Passage provided
The unprecedented global cessation caused by the COVID-19 pandemic will have lasting effects on companies worldwide. COVID-19 and the government regulations to control the spread thereof have caused an increasing number of businesses to suspend operations and close down facilities, resulting in substantial losses. Any business owner with a commercial insurance policy that has suffered losses due to COVID-19 should have their policy reviewed immediately by an attorney to determine if they can recover their losses through business interruption insurance. Because insurance companies will attempt to deny claims due to the policy language or exclusions contained therein, it is critical for business owners to understand their policy rights, as well as current and future legal developments in the insurance sector relating to COVID-19, to ensure they are afforded the most protection possible.
I. Business Interruption Insurance and Litigation
Business interruption insurance covers business income that is lost or expenses incurred in the event of a stoppage in business operations due to a disaster, such as hurricanes, earthquakes, fire, or pandemics such as COVID-19. In many cases, business interruption insurance will also cover losses caused by government action, otherwise known as civil authority coverage. While each policy is different, business interruption insurance may cover lost profits, fixed costs, expenses associated with moving to a temporary business location, ingress/egress costs, employee wages, and loan payments, among other things. Each business’ coverage will be determined on a case by case basis, and therefore it is imperative that the policyholder understand their policy, including any time limitations or notice requirements thereunder required to trigger coverage.

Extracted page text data
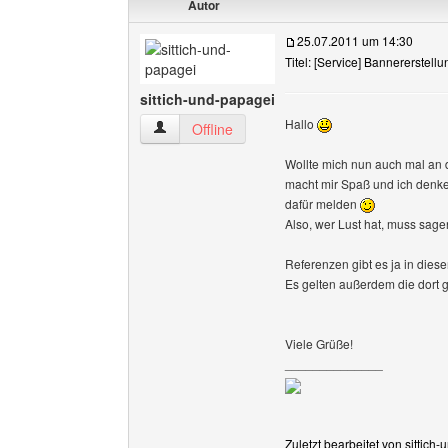
Autor
25.07.2011 um 14:30
Titel: [Service] Bannererstellu
sittich-und-papagei
Hallo
sittich-und-papagei Benutzer-Profile anzeigen
Offline
Wollte mich nun auch mal an d
macht mir Spaß und ich denke,
dafür melden
Also, wer Lust hat, muss sage
Referenzen gibt es ja in dies
Es gelten außerdem die dort
Viele Grüße!
______________
Zuletzt bearbeitet von sittic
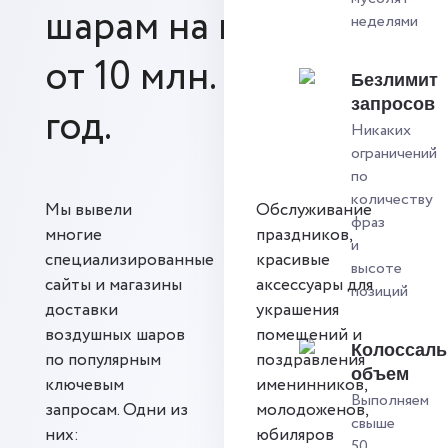
шарам на выручку
неделями
от 10 млн. рублей в
Безлимит
запросов
год.
Никаких
ограничений
по
количеству
Мы вывели
Обслуживание
фраз
многие
праздников,
и
специализированные
красивые
высоте
сайты и магазины
аксессуары для
позиций
доставки
украшения
воздушных шаров
помещений и
Колоссал
по популярным
поздравления
объем
ключевым
именинников,
Выполняем
запросам. Одни из
молодоженов,
свыше
них:
юбиляров
50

What this exercise asks
a – Quote the passage on business interruption insurance from "The unprecedented global" to "most protection possible.".
b – In the passage on business interruption insurance, what name is given to coverage for losses caused by government action?
c – Carry on the passage on business interruption insurance from the point at which it stops.

Results
a –
The unprecedented global cessation caused by the COVID-19 pandemic will have lasting effects on companies worldwide. COVID-19 and the government regulations to control the spread thereof have caused an increasing number of businesses to suspend operations and close down facilities, resulting in substantial losses. Any business owner with a commercial insurance policy that has suffered losses due to COVID-19 should have their policy reviewed immediately by an attorney to determine if they can recover their losses through business interruption insurance. Because insurance companies will attempt to deny claims due to the policy language or exclusions contained therein, it is critical for business owners to understand their policy rights, as well as current and future legal developments in the insurance sector relating to COVID-19, to ensure they are afforded the most protection possible.

b – Civil authority coverage.

c –
For business owners who have a commercial policy for which the insurer has improperly denied a claim, it may be necessary to bring a lawsuit against the insurer. Each state has different laws regulating the insurance industry and the causes of action that may be brought against insurers. Under Florida law for example, if an insurer improperly denies coverage and the insured has complied with applicable notice requirements, the insured can bring an action to recover monetary damages, such as a breach of contract and/or bad faith claim under Florida Statute § 624.155, among other things. Moreover, in bringing a bad faith claim, if the insured can demonstrate a pattern of wrongful denials by the insurer as to indicate a general business practice, the insured will be able to recover punitive damages against the insurer. In any case where an insured obtains a judgment against an insurer for breach of an insurance policy, the insured will also be entitled to recover its reasonable attorneys’ fees pursuant to Florida Statute § 627.428.
II. Coverage for losses related to COVID-19
Just like any form of insurance, the specific language of the policy will control what is covered. Fortunately, courts read coverage clauses broadly to afford maximum coverage to an insured, with ambiguities interpreted against the insurer. Nevertheless, the policy language is always critical, with a specific emphasis on whether the policy is an “all risk” policy or a “named peril” policy, and whether the policy covers “direct physical loss or damage,” as opposed to merely “physical loss or damage” for which coverage is much more likely. If the policy covers “direct physical loss” but fails to define the term, courts have found said term to be ambiguous, and therefore have interpreted it in favor of the insured. Moreover, whether the policy provides for a choice of law provision is significant because different states have differing interpretations regarding what constitutes “losses” and/or “damages” covered by insurance policies. In any case, coverage for losses related to COVID-19 will not be guaranteed, and, as will be explained later, many policies now include specific exclusions for viruses.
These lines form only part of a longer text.